Soixante-dix ans sans Nuvolari, le pilote qui voulait mourir

Soixante-dix ans sans Nuvolari, le pilote qui voulait mourir

2023-08-11 18:06:11

ROME – Il y a 70 ans scindé, le 11 août 1953, à Mantoue, Tazio Nuvolari quittait la scène (il est né à Castel d’Ario, le 16 novembre 1892 sous le signe du Scorpion, il n’avait donc que 61 ans) , empoisonné par les gaz d’échappement qu’entre motos et voitures il avait inhalés abondamment sur les circuits du monde entier.

Le pilote le plus aimé de tous les temps a disparu pour entrer dans la légende dont plus personne ne l’aurait évincé alors même que les voitures étaient devenues infiniment plus puissantes et la succession de héros qui réchauffait nos cœurs de futurs automobilistes, amoureux de héros qui semblaient défiants la gravité et toutes sortes de risques par des moyens qui seraient aujourd’hui considérés comme ingérables.

Mantoue n’est pas loin de Crema, ma ville, et pendant longtemps “nuvolari” était une façon de dire pour désigner les casse-cou, les jeunes qui aiment courir à toute allure sur les routes de campagne avec leurs cartes à jouer fixées avec un clip fixé au cadre de vélo pour imiter le claquement du moteur. Nuvolari fut notre première idole, vénéré pour des exploits accomplis avant même notre naissance, déjà vénéré par les pères qui voyaient en lui l’Italie de l’industrie et du métal exceller, le capitalisme audacieux d’un pays paysan et voyou capable d’amener les grandes puissances comme l’Allemagne, Angleterre, France ou États-Unis, peu nous importait que la foule habituelle en chemise noire soit derrière ses victoires ou qu’il ait été contraint par Alfa Romeo de présenter l’éblouissant “cadeau” 6C 2300B de ses ouvriers. D’un autre côté, chaque époque a ses oligarchies désireuses de s’attribuer tout le mérite, ça n’a pas commencé alors, ça ne finira pas maintenant.
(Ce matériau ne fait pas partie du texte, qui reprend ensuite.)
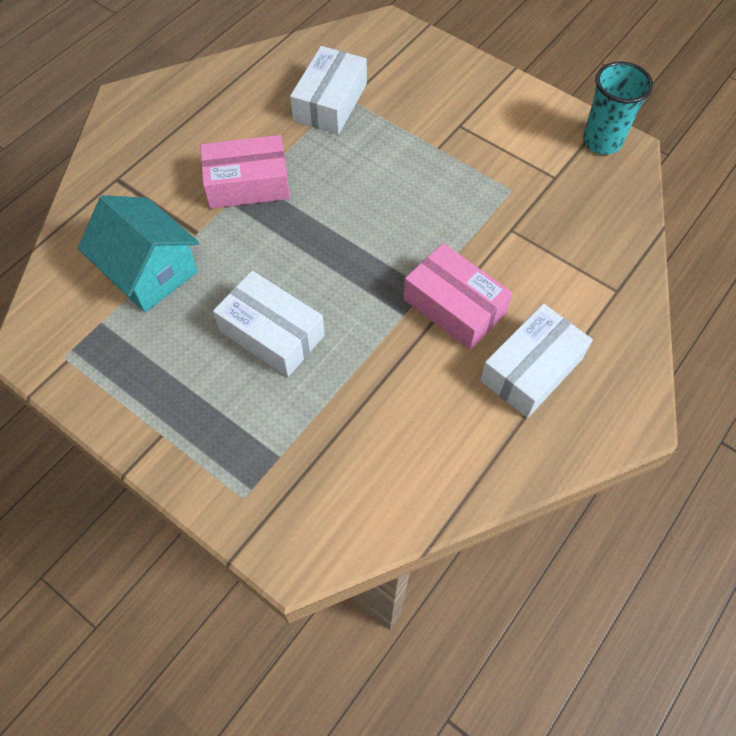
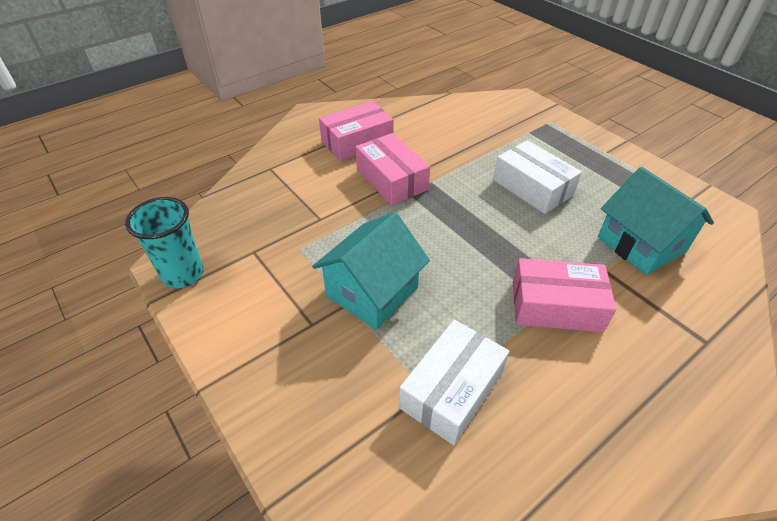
camera: 165 degrees left, 15 degrees down
white box [480,304,593,418] -> pink box [319,101,394,161]
none -> turquoise house [312,212,430,330]

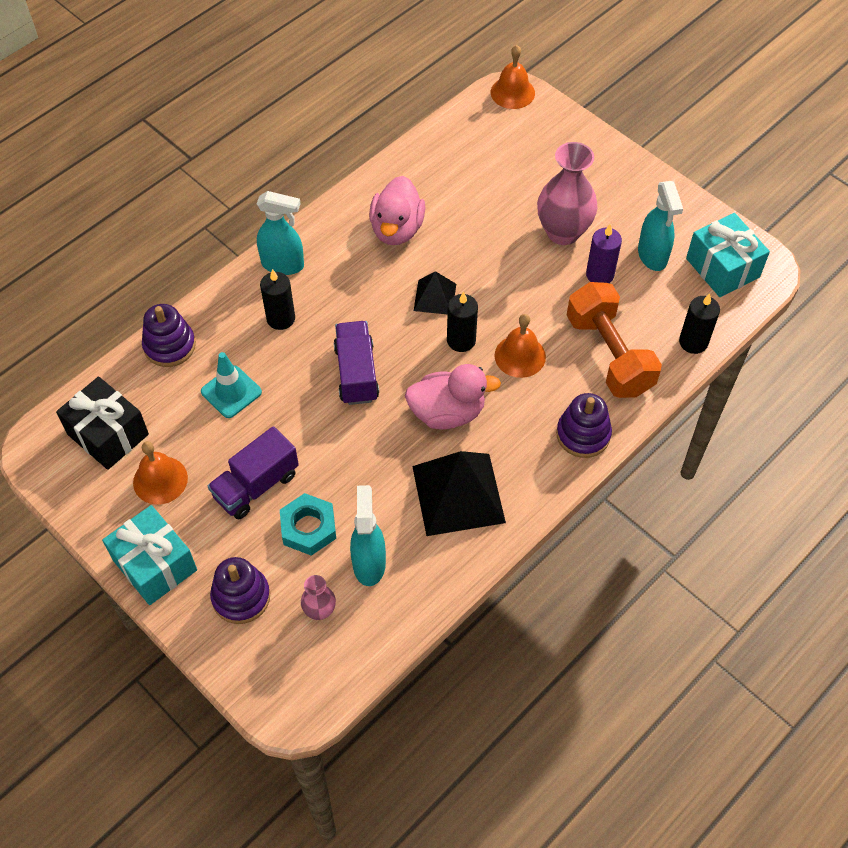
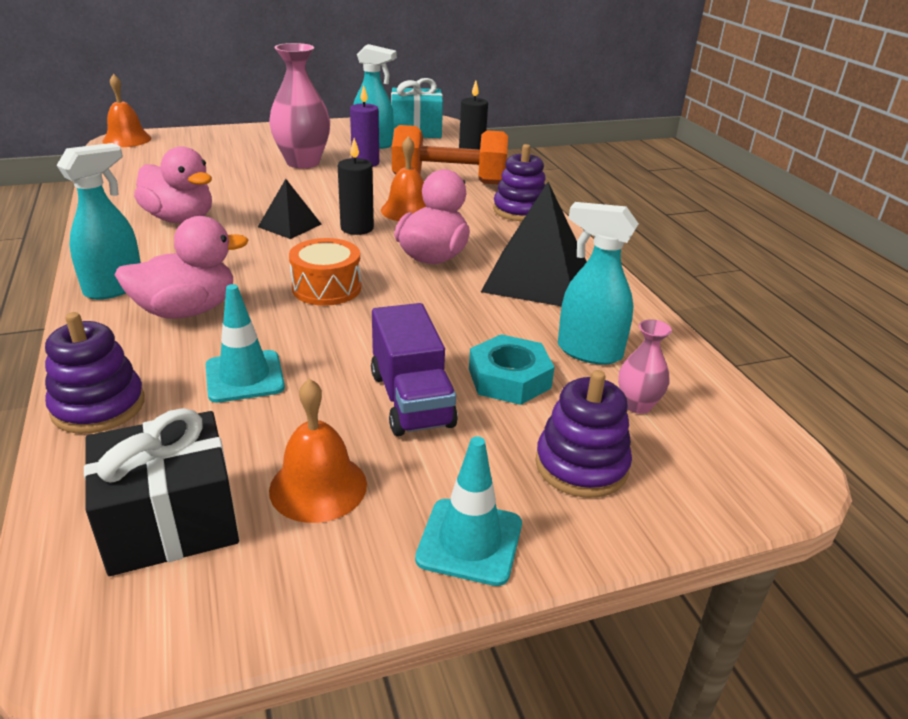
camera: 65 degrees left, 25 degrees down
turquoise gift [102,505,197,605] -> turquoise traffic cone [415,436,522,586]
black candle [260,269,295,330] -> pink duck [115,216,249,319]
purple truck [333,321,379,405] -> orange drum [289,238,361,306]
En 1986, j’ai essayé de faire un film sur la vie de ce pilote légendaire et, avec Francesca Archibugi, j’ai écrit une histoire librement inspirée du beau livre d’Aldo Santini sur le “Flying Mantuan”, c’était son surnom, que j’ai soumis à Mario Gallo, un gentleman producteur que je regrette encore.

Gallo a immédiatement pris contact à Arese avec le PDG d’Alfa Romeo, Ettore Massacesi, alors au centre de la tourmente créée par les difficultés de l’usine milanaise et sa vente imminente à Ford. Les “Alfistes” n’ont pas détesté cette solution (après tout, c’est Henry Ford lui-même qui a prononcé la phrase : “Quand je vois passer une Alfa Romeo, je tire mon chapeau”) mais, a déclaré Romano Prodi, alors président d’IRI, propriétaire de la marque, a été plutôt vendu à Fiat.

L’essentiel du film – et je m’excuse pour la brutalité des simplifications typiques du cinéma – était que Nuvolari, désormais considéré comme trop vieux pour courir à nouveau, était dans l’après-guerre au seuil d’une retraite mélancolique, terrassé par la mort de deux très jeunes fils, Giorgio et Alberto, tous deux âgés de 18 ans décédés. Ce malheur l’a renvoyé sur la piste rempli de rage, peut-être désireux de mourir au combat.

Massacesi nous a écoutés très poliment, à tel point que nous avons senti que nous avions franchi une porte ouverte et remporté le parrainage convoité de l’Alfa Romeo. Au lieu de cela, une douche froide arriva : « Cher Gallo, cher Giordana – dit-il après une longue pause -, le moment n’est pas bon. A l’automne, je serai obligé de licencier un millier d’ouvriers et de jeter autant de familles à la rue. Pensez-vous qu’Alfa peut vous donner de l’argent pour faire un film ? ». Il nous congédia avec une grâce exquise. Si nous avions voulu visiter le Musée historique, sa secrétaire nous aurait accompagnés sans nous faire payer le billet, et ce fut le cas.